Closed target-san closed 3 years ago

target-san commented 3 years ago

Hello,

ATM OSPRay has two sets of similar APIs for object management purposes

  1. ospRetain, ospRelease, ospCommit, ospSetParam, ospRemoveParam for all descendants of osp::ManagedObject
  2. ospDeviceRetain, ospDeviceRelease, ospDeviceCommit, ospDeviceSetParam, ospDeviceRemoveParam for osp::Device

These API sets have same sets of parameters, except they work on different hierarchies of objects, yet doing same things. This creates additional burden, especially when writing bindings to other languages. The most manifesting issue is writing type-safe bindings for parameter setters, which need to be duplicated or use some dynamic dispatch to abstract out ospSetParam vs ospDeviceSetParam dichotomy. Would it be possible to allow devices be managed by APIs for normal objects and make ospDevice* redirect to them?

Thanks

jeffamstutz commented 3 years ago

Unfortunately no, we cannot do this by design. The difference between (1) and (2) is that API calls in (1) go through the device, while API calls in (2) operate on the device itself. For example, each of our device implementations (cpu, mpi_offload, mpi_distributed) each separately implement ospCommit based on their implementation choices: it isn't a global for "all devices" definition. Thus for operations on the device itself, we intentionally cannot go through the device to set/commit parameters on the device (as opposed to objects created by a device). Because we do not have overloading in C99, we are forced to use unique API function names to achieve the unique code path.

target-san commented 3 years ago

Well, I though more about something like "if object is device, do for device, else do for normal object" inside function.

jeffamstutz commented 3 years ago

We can't implement that because we have no universal definition for what an internal handle representation is: each device defines the opaque handle values differently (handles are essentially just void *). Thus we would have to have a device first to be able to answer "is this handle an object or device?". Privatizing this concern to separate API calls gives devices freedom to entirely define what handles mean.

jeffamstutz commented 3 years ago

I will completely acknowledge the desire though to unify these: I spent plenty of time trying to implement the very suggestion you made when OSPRay v2.0 was being initially defined and built in 2019....based on the properties we wanted on handles and device implementations, there wasn't a pathway to unification unfortunately.

target-san commented 3 years ago

I may have missed something but, um, make Device inherit from ManagedObject, like you do with all its existing descendants? Not in 2.0 due to stability guarantees, though it should be possible in principle.

jeffamstutz commented 3 years ago

Right, the problem is that from the type system perspective all handles look the same (all are aliases to void*): so the problem arises that we don't know if it is safe to even assume that the handle is an address to a ManagedObject because the interpretation of that handle is privately defined by the device it came from (for example: some devices define object handles as segmented index information into some private object store). While the ISPCDevice is our flagship implementation we ship with OSPRay, it is not the only one hence the reason we have the device abstraction to begin with.

target-san commented 3 years ago

Ok, I get it now. Thanks for your time and have a nice day.

Camera intrinsics and pose data
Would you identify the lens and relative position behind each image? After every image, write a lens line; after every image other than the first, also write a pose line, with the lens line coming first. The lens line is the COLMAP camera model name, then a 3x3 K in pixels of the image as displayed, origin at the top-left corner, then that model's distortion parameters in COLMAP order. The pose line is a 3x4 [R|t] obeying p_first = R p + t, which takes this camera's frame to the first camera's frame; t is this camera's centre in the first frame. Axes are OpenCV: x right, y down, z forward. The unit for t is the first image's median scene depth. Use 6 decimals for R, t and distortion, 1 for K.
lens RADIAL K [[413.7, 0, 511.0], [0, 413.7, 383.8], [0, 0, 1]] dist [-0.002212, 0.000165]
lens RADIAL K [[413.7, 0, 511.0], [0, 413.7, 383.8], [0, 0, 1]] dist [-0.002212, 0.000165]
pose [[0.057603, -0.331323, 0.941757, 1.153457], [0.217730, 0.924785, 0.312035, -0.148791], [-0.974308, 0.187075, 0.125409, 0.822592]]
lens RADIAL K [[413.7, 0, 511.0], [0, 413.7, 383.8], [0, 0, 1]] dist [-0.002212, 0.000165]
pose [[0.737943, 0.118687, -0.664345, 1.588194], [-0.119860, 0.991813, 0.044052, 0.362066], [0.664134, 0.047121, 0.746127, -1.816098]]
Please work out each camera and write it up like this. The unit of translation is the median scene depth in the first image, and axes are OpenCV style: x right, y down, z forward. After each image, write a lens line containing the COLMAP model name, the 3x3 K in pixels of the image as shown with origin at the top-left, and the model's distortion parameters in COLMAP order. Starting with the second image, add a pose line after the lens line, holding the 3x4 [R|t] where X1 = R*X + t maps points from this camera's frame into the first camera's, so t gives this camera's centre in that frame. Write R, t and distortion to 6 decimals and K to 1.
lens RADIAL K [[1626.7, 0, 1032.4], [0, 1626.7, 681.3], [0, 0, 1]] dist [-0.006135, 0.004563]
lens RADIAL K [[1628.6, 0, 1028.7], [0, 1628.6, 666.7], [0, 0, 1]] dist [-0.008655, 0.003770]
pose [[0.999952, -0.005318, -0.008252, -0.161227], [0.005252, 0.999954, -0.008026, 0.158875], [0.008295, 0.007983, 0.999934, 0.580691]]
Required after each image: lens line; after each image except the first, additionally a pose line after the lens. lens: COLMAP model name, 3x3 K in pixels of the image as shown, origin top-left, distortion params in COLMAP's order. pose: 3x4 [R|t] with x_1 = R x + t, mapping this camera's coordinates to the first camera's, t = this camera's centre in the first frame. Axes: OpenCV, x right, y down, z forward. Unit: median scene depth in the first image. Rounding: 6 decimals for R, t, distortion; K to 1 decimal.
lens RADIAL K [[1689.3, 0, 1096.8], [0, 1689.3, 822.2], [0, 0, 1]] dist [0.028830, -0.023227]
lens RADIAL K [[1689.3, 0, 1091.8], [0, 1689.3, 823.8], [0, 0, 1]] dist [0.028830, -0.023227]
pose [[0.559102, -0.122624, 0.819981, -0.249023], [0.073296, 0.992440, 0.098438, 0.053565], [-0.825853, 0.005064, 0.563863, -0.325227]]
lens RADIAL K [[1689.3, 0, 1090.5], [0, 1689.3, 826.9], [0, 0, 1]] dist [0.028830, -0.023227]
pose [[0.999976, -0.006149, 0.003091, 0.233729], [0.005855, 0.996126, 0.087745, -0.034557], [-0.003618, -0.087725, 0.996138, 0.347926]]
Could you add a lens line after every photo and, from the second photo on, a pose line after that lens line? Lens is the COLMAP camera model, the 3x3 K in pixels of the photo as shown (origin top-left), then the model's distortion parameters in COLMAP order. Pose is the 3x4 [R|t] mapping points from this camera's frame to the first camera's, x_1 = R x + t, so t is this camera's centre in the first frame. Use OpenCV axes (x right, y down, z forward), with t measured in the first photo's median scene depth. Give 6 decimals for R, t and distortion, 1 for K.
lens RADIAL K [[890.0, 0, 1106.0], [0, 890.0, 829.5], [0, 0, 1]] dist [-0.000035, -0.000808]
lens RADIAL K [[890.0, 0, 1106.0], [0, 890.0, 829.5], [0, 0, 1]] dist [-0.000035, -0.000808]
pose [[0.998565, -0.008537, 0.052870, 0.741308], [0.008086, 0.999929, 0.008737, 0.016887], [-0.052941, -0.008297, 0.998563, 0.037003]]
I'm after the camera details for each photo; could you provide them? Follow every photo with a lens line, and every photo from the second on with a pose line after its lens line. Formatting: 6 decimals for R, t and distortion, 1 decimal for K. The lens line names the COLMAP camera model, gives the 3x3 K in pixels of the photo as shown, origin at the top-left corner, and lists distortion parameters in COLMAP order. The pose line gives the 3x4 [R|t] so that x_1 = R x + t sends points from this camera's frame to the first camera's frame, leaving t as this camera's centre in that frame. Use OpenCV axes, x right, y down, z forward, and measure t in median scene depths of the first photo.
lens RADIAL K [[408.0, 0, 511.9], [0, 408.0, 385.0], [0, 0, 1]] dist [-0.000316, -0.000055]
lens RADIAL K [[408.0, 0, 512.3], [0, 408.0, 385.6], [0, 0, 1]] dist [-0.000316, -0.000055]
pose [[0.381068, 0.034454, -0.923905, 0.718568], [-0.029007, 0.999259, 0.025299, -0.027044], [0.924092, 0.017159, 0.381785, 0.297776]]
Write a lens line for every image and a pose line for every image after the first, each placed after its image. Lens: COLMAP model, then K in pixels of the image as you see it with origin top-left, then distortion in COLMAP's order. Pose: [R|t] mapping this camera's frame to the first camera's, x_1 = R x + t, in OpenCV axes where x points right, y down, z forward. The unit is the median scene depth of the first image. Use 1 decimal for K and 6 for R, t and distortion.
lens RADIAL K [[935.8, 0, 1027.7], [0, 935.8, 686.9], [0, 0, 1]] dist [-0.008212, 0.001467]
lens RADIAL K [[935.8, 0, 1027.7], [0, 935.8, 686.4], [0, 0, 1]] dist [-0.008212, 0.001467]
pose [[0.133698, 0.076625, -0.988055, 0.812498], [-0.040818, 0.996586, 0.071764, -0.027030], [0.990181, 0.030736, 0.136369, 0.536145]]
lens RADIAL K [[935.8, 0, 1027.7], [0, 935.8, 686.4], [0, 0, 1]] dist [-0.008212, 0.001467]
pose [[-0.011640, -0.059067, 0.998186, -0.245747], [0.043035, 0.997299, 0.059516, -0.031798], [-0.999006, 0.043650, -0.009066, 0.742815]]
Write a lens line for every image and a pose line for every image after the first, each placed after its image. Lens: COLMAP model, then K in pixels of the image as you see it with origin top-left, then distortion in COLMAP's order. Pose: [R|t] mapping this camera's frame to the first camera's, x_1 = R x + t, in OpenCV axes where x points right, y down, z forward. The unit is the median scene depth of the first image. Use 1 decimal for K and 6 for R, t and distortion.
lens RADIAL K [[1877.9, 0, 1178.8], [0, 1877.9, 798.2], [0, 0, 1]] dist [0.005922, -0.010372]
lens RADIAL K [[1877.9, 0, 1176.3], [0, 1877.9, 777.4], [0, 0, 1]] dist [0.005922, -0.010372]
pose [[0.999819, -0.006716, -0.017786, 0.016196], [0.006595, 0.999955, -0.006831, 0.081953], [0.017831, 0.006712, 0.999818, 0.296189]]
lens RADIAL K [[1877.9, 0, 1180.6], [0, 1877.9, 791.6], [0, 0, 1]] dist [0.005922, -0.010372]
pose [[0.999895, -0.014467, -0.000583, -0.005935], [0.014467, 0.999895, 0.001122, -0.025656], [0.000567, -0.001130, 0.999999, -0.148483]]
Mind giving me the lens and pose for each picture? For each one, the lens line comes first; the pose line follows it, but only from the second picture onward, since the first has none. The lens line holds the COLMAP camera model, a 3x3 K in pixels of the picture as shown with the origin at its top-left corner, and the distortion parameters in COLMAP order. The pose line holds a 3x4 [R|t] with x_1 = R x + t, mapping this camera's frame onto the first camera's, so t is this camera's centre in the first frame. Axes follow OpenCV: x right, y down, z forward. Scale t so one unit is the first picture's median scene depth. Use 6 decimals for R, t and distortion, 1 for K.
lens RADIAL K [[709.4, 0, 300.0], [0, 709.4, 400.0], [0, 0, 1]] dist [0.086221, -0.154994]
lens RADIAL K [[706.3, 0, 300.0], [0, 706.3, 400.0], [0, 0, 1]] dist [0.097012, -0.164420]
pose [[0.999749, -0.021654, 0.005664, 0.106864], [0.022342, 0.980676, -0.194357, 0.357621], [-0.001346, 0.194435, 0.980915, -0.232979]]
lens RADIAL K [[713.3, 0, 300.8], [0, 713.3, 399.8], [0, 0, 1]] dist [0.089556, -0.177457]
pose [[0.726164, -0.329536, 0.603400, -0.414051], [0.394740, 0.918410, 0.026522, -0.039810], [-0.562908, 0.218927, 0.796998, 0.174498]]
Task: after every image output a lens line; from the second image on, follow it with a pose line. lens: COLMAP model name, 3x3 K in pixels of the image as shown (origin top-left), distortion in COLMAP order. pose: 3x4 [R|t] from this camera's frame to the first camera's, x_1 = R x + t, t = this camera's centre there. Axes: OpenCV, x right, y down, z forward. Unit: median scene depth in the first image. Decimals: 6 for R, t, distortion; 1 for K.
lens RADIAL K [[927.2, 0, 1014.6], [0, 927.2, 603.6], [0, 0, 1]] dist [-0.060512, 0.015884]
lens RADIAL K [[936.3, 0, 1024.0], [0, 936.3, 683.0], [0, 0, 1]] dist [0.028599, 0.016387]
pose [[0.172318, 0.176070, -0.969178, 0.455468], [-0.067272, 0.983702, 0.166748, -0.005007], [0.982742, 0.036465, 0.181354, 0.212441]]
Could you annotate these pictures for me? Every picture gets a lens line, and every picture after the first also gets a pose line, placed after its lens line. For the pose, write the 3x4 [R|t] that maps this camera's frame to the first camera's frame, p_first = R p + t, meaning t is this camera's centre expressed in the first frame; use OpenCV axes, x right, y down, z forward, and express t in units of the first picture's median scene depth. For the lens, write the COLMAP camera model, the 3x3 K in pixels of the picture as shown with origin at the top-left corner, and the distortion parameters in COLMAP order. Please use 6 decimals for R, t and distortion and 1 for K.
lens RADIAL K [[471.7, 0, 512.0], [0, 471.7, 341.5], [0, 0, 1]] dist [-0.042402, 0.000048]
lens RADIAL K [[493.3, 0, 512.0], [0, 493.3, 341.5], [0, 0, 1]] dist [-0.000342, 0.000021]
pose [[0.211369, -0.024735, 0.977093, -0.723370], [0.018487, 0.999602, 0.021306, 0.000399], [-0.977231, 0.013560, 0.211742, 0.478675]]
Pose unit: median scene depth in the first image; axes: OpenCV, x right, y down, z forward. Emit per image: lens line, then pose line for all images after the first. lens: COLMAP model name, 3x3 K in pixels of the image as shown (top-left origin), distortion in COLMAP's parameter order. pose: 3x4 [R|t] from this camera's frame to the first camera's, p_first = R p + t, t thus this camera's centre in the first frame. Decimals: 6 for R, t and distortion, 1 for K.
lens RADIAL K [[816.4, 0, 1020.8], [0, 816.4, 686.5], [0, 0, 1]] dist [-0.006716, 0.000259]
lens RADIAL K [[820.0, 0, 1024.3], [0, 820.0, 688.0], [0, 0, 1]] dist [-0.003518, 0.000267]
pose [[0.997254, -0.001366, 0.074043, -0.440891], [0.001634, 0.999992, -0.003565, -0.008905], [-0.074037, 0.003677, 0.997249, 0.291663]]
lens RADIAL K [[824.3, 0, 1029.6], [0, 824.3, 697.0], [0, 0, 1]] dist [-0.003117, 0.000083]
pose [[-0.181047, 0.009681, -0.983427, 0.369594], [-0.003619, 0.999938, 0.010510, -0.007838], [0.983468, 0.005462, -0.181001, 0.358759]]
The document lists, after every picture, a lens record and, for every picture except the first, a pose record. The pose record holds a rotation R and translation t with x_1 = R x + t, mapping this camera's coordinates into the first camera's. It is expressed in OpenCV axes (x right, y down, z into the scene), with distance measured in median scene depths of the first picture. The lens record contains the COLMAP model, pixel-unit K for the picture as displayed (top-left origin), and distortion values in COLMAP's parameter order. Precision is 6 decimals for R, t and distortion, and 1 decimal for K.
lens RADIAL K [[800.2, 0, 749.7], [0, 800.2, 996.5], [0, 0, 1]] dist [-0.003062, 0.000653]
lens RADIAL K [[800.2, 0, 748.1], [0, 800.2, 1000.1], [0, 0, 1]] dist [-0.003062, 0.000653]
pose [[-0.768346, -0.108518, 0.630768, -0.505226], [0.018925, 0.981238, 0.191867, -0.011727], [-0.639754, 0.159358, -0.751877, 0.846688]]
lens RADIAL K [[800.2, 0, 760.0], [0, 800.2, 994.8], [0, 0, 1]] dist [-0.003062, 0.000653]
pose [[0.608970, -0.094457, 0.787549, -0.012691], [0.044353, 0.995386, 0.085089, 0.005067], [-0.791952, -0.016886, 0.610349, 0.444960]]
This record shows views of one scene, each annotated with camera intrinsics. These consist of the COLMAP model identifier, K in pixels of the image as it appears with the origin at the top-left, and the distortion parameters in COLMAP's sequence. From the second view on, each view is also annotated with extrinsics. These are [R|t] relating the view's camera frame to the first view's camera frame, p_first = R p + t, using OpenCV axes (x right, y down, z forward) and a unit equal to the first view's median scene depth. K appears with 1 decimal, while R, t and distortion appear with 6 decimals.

| Exercise details |
Set down, word for word, the part of the OSPRay API discussion that begins at the words "I may have missed" and stops after "possible in principle.".

| Exercise output |
I may have missed something but, um, make Device inherit from ManagedObject, like you do with all its existing descendants? Not in 2.0 due to stability guarantees, though it should be possible in principle.